Morto a tiro no café da Junqueira

  • 7 de Setembro de 2010, 08:35

Um homem, de 58 anos, foi assassinado, anteontem, durante uma zaragata no interior de um café na aldeia de Junqueira, no concelho de Torre de Moncorvo.
A autora dos disparos é uma mulher, de 56 anos, que abateu Luís Moreira com dois tiros de pistola em pleno estabelecimento comercial, depois da vítima ter, alegadamente, esfaqueado o seu filho, de 36 anos, na sequência de uma escaramuça.
O crime ocorreu no seguimento de uma discussão entre Luís Moreira e Nuno Teiga por causa de uma nota de cinco euros. “O Luís encontrou cinco euros no chão e apanhou-os, mas o Nuno disse que eram dele e insistiu nisso. O Luís disse-lhe que não lhe dava o dinheiro, mas que lhe pagava uma cerveja. Foi então que começaram a discutir e pegaram-se. Nisto alguém puxou de uma faca e o Nuno foi atingido com duas facadas”, contou um habitante da aldeia, que preferiu manter o anonimato.
Entretanto, segundo relatos de populares, alguém ligou à mãe de Nuno, Beatriz Alho, para a avisar que tinham dado uma facada ao filho. “Ela apareceu no café com uma pistola. Estava muito nervosa. Disparou dois tiros e feriu Luís Moreira, que acabou por morrer”, acrescentou a mesma fonte.

População chocada com a tragédia que se abateu sobre a aldeia.
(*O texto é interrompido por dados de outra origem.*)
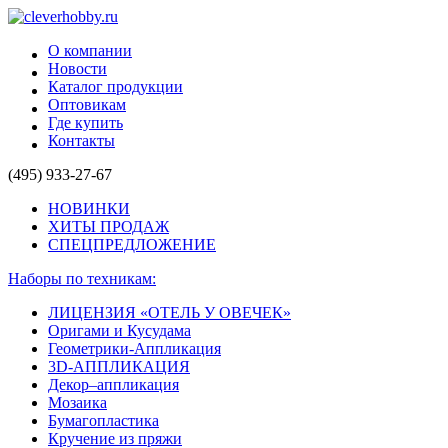
О компании
Новости
Каталог продукции
Оптовикам
Где купить
Контакты
(495) 933-27-67
НОВИНКИ
ХИТЫ ПРОДАЖ
СПЕЦПРЕДЛОЖЕНИЕ
Наборы по техникам:
ЛИЦЕНЗИЯ «ОТЕЛЬ У ОВЕЧЕК»
Оригами и Кусудама
Геометрики-Аппликация
3D-АППЛИКАЦИЯ
Декор–аппликация
Мозаика
Бумагопластика
Кручение из пряжи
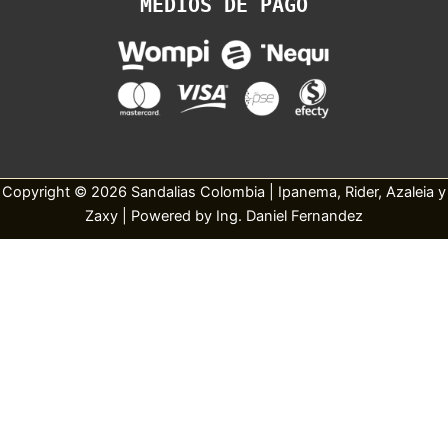
MEDIOS DE PAGO
Copyright © 2026 Sandalias Colombia | Ipanema, Rider, Azaleia y
Zaxy | Powered by Ing. Daniel Fernandez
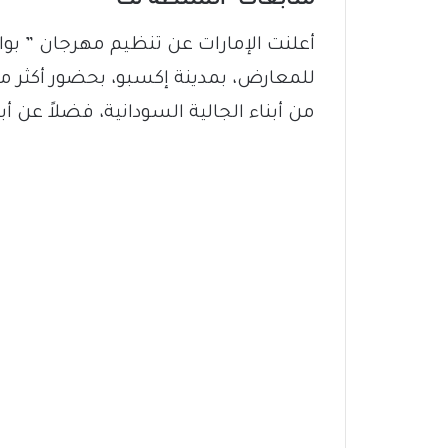
متابعات- السلطة نت
أعلنت الإمارات عن تنظيم مهرجان ” بواب
من أبناء الجالية السودانية، فضلاً عن أب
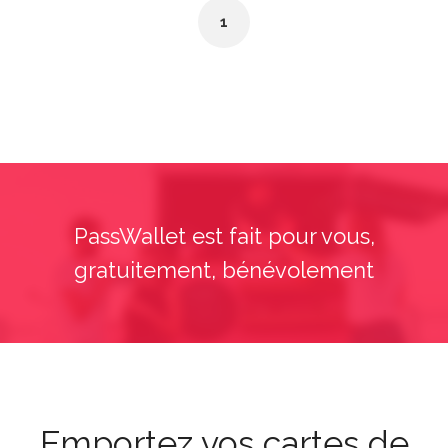
1
PassWallet est fait pour vous,
gratuitement, bénévolement
Emportez vos cartes de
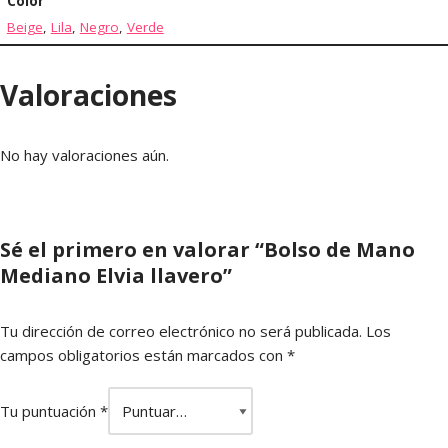
Color
Beige
,
Lila
,
Negro
,
Verde
Valoraciones
No hay valoraciones aún.
Sé el primero en valorar “Bolso de Mano
Mediano Elvia llavero”
Tu dirección de correo electrónico no será publicada.
Los
campos obligatorios están marcados con
*
Tu puntuación
*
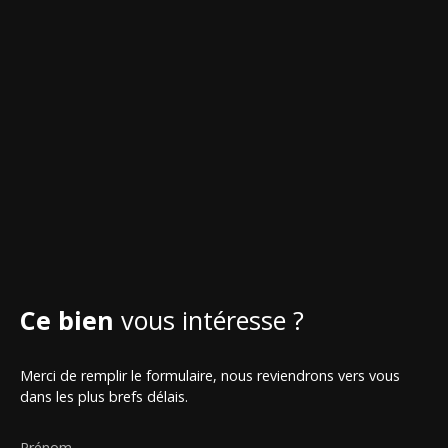
Ce bien
vous intéresse ?
Merci de remplir le formulaire, nous reviendrons vers vous
dans les plus brefs délais.
Prénom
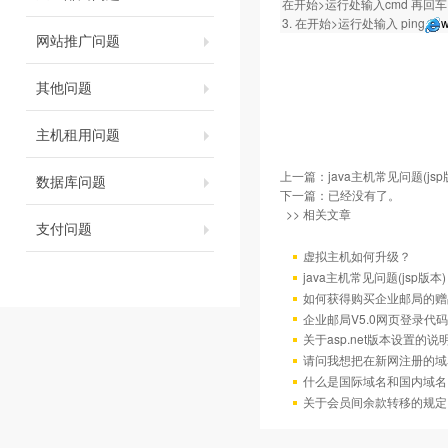
在开始>运行处输入cmd 再回车。然
3. 在开始>运行处输入 ping
w
网站推广问题
其他问题
主机租用问题
上一篇：
java主机常见问题(jsp
数据库问题
下一篇：已经没有了。
>> 相关文章
支付问题
虚拟主机如何升级？
java主机常见问题(jsp版本)
如何获得购买企业邮局的赠
企业邮局V5.0网页登录代码
关于asp.net版本设置的说
请问我想把在新网注册的域
什么是国际域名和国内域名
关于会员间余款转移的规定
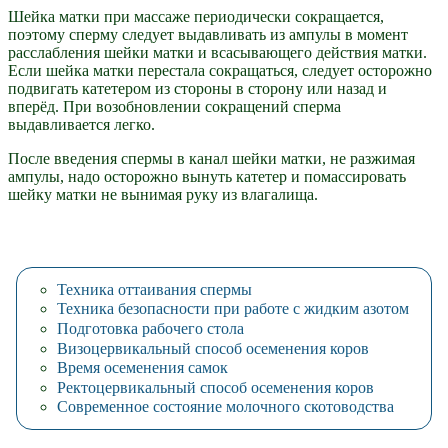
Шейка матки при массаже периодически сокращается,
поэтому сперму следует выдавливать из ампулы в момент
расслабления шейки матки и всасывающего действия матки.
Если шейка матки перестала сокращаться, следует осторожно
подвигать катетером из стороны в сторону или назад и
вперёд. При возобновлении сокращений сперма
выдавливается легко.
После введения спермы в канал шейки матки, не разжимая
ампулы, надо осторожно вынуть катетер и помассировать
шейку матки не вынимая руку из влагалища.
Техника оттаивания спермы
Техника безопасности при работе с жидким азотом
Подготовка рабочего стола
Визоцервикальный способ осеменения коров
Время осеменения самок
Ректоцервикальный способ осеменения коров
Современное состояние молочного скотоводства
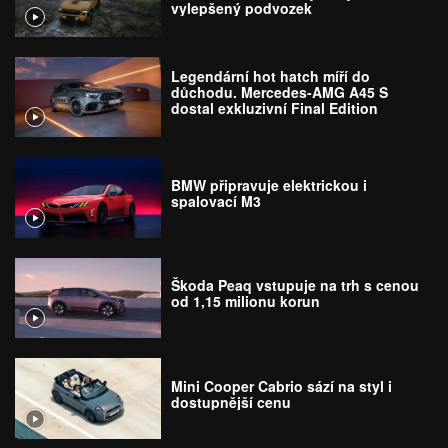
vylepšený podvozek
Legendární hot hatch míří do
důchodu. Mercedes-AMG A45 S
dostal exkluzivní Final Edition
BMW připravuje elektrickou i
spalovací M3
Škoda Peaq vstupuje na trh s cenou
od 1,15 milionu korun
Mini Cooper Cabrio sází na styl i
dostupnější cenu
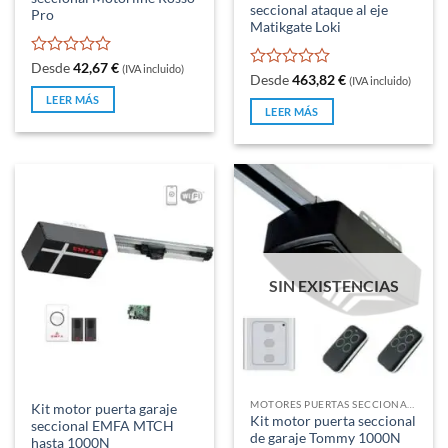
seccional ataque al eje
Pro
Matikgate Loki
Valorado
Desde
42,67
€
(IVA incluido)
Valorado
Desde
463,82
€
(IVA incluido)
con
con
0
LEER MÁS
0
LEER MÁS
de
de
5
5
SIN EXISTENCIAS
MOTORES PUERTAS SECCIONALES Y BASCULANTES DE MUELLES
Kit motor puerta garaje
Kit motor puerta seccional
seccional EMFA MTCH
de garaje Tommy 1000N
hasta 1000N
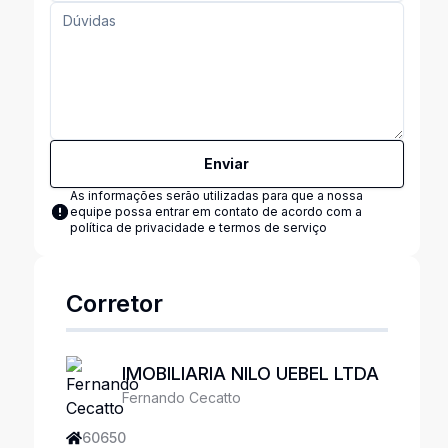
Enviar
As informações serão utilizadas para que a nossa
equipe possa entrar em contato de acordo com a
política de privacidade e termos de serviço
Corretor
IMOBILIARIA NILO UEBEL LTDA
Fernando Cecatto
60650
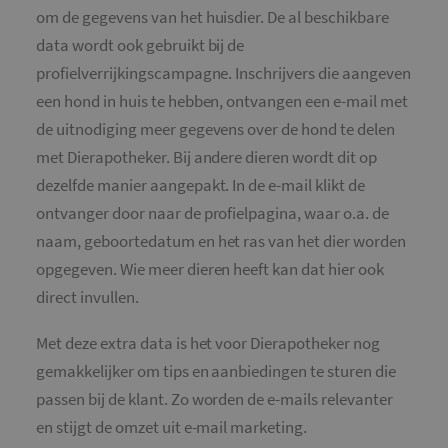
om de gegevens van het huisdier. De al beschikbare
data wordt ook gebruikt bij de
profielverrijkingscampagne. Inschrijvers die aangeven
een hond in huis te hebben, ontvangen een e-mail met
de uitnodiging meer gegevens over de hond te delen
met Dierapotheker. Bij andere dieren wordt dit op
dezelfde manier aangepakt. In de e-mail klikt de
ontvanger door naar de profielpagina, waar o.a. de
naam, geboortedatum en het ras van het dier worden
opgegeven. Wie meer dieren heeft kan dat hier ook
direct invullen.
Met deze extra data is het voor Dierapotheker nog
gemakkelijker om tips en aanbiedingen te sturen die
passen bij de klant. Zo worden de e-mails relevanter
en stijgt de omzet uit e-mail marketing.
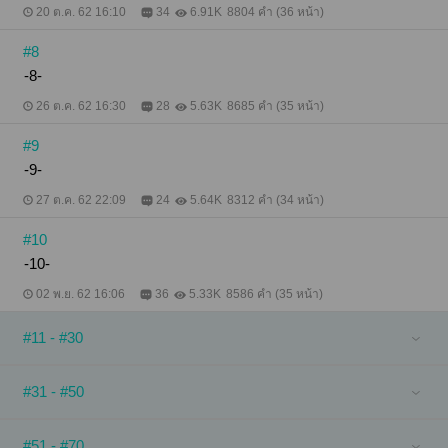
20 ต.ค. 62 16:10
34
6.91K
8804 คำ (36 หน้า)
#8
-8-
26 ต.ค. 62 16:30
28
5.63K
8685 คำ (35 หน้า)
#9
-9-
27 ต.ค. 62 22:09
24
5.64K
8312 คำ (34 หน้า)
#10
-10-
02 พ.ย. 62 16:06
36
5.33K
8586 คำ (35 หน้า)
#11 - #30
#31 - #50
#51 - #70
Vizinhos preocupados com o futuro da idosa doente

A família da suspeita não tem boa fama na localidade, devido a problemas anteriores. Já a vítima era tida como boa pessoa, mas os vizinhos dizem que “às vezes bebia uns copos, mas não fazia mal a ninguém”, asseguram.
Os populares garantem que Beatriz Alhos quando se dirigia para o café ainda se cruzou com o filho ferido.
As vítimas foram transportadas para o Centro de Saúde de Torre de Moncorvo, tendo sido transferidas para a Unidade Hospitalar de Bragança, onde Luís Moreira já chegou sem vida, tendo falecido na ambulância junto a Vila Flor.
A população de Junqueira está chocada com o homicídio, que consideram uma tragédia. Quem lá vive lamenta a morte do conterrâneo, sobretudo porque era filho único e cuidava da mãe, idosa, viúva e doente. “Era ele quem tratava dela, porque ela tem um cancro. Já fez quimioterapia e precisa que tratem dela. Era bom que a assistência social viesse tratar do caso. Ela sozinha já não consegue sobreviver”, contou Maria do Céu, uma vizinha.
A GNR esteve no local, mas o caso já passou para as mãos da Policia Judiciária, que está a realizar investigações. A autora dos disparos usou uma pistola 6.35mm adaptada, foi detida pela GNR e, mais tarde, entregue à PJ.